In February 2024, Pratham scored an unbeaten 169 off 300 balls that included 16 boundaries and one six, in a 378-run chase against Tripura in Agartala during the 2023–24 Ranji Trophy, and was named Man of the Match in the highest ever run chase in the 90 years history of Ranji Trophy. In this 89th Ranji Trophy season, held from January 5 to March 14, 2024, he was the top run-scorer for Railways, with 530 runs in 12 innings at an average of 48.18, with 169 as his highest score.

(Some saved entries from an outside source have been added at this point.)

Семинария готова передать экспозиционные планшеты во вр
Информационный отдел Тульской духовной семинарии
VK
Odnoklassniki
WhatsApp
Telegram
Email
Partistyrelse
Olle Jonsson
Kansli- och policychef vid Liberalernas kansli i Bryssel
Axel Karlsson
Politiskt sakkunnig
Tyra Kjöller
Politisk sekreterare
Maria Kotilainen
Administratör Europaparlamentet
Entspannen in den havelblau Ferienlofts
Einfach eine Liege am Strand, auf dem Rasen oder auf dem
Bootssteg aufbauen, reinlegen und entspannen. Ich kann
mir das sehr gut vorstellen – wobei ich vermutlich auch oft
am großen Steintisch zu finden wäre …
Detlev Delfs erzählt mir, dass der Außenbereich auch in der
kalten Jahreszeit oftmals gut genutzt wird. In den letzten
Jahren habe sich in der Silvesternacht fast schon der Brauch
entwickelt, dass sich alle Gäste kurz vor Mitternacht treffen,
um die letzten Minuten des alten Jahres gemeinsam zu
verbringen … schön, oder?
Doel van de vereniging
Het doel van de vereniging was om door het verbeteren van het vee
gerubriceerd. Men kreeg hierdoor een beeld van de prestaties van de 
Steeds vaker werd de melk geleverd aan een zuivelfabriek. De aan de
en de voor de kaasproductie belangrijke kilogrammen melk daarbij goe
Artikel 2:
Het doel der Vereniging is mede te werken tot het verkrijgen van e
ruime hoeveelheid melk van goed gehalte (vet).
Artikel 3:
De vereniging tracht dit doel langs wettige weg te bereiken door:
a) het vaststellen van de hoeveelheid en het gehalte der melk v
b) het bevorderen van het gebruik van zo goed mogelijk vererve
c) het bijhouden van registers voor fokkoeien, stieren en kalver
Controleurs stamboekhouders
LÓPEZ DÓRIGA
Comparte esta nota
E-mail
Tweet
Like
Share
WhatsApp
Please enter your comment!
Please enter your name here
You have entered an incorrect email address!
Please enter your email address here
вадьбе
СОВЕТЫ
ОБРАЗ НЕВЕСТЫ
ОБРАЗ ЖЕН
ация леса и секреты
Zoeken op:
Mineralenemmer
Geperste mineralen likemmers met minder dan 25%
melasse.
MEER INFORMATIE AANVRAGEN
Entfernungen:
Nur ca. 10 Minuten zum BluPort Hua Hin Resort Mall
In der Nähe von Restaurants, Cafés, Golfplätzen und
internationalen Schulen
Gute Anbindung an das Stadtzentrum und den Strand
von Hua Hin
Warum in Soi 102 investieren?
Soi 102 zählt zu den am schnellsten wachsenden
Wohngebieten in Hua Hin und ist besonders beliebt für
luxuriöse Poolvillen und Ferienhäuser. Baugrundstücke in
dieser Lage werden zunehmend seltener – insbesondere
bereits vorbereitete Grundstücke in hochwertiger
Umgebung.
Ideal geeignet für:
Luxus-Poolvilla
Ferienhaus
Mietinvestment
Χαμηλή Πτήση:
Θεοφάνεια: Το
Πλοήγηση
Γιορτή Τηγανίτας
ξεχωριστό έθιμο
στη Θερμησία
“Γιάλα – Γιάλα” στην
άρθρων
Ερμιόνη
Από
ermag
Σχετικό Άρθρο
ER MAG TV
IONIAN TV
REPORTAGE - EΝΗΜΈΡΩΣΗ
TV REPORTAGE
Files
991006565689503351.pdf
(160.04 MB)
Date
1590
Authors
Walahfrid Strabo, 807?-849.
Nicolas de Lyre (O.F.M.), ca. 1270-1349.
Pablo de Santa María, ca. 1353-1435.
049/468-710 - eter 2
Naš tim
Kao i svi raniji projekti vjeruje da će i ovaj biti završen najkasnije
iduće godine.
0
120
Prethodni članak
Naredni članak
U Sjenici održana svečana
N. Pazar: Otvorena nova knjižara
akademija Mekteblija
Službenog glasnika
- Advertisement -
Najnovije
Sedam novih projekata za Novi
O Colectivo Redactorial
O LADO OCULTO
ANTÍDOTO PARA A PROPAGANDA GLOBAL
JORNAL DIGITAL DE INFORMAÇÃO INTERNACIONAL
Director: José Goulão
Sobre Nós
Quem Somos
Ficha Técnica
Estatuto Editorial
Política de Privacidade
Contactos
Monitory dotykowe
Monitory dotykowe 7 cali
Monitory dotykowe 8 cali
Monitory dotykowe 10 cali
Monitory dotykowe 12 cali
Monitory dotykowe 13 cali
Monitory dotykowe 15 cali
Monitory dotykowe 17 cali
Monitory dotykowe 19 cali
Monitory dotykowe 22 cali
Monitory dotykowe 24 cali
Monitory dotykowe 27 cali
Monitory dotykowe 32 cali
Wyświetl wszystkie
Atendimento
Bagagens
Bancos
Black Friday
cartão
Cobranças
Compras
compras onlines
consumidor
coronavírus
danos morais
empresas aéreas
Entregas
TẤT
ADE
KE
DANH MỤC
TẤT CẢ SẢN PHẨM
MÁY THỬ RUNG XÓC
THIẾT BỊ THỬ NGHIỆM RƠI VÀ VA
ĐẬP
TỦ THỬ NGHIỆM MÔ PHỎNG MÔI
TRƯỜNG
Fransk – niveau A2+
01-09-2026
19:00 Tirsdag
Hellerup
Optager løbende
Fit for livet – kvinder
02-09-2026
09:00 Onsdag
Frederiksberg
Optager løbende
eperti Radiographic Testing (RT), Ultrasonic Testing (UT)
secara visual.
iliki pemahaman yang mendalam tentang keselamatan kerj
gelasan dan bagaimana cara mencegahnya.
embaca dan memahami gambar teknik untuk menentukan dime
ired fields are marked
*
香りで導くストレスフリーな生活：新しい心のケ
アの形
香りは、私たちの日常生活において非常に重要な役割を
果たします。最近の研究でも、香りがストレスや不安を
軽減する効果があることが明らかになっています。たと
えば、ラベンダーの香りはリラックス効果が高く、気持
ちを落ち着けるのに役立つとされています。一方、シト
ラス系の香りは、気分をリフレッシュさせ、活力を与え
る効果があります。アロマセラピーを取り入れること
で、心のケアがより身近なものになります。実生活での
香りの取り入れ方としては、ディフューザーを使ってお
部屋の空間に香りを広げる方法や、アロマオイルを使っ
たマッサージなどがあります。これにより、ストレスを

After scoring two centuries—130 against Gujarat and 143 against the TNCA President's XI—in the Buchi Babu Tournament, Pratham was selected for the India A team in the second round of the Duleep Trophy. He joined as a replacement when captain Shubman Gill was called up to the Indian Test squad for the Bangladesh series. Pratham made his debut with a century, scoring 122 off 189 balls (12 fours, 1 six) against India D in a second-round match at the Rural Development Trust Stadium. In October 2024, Railways named Pratham as captain of its squad for the 2024–25 Ranji Trophy season.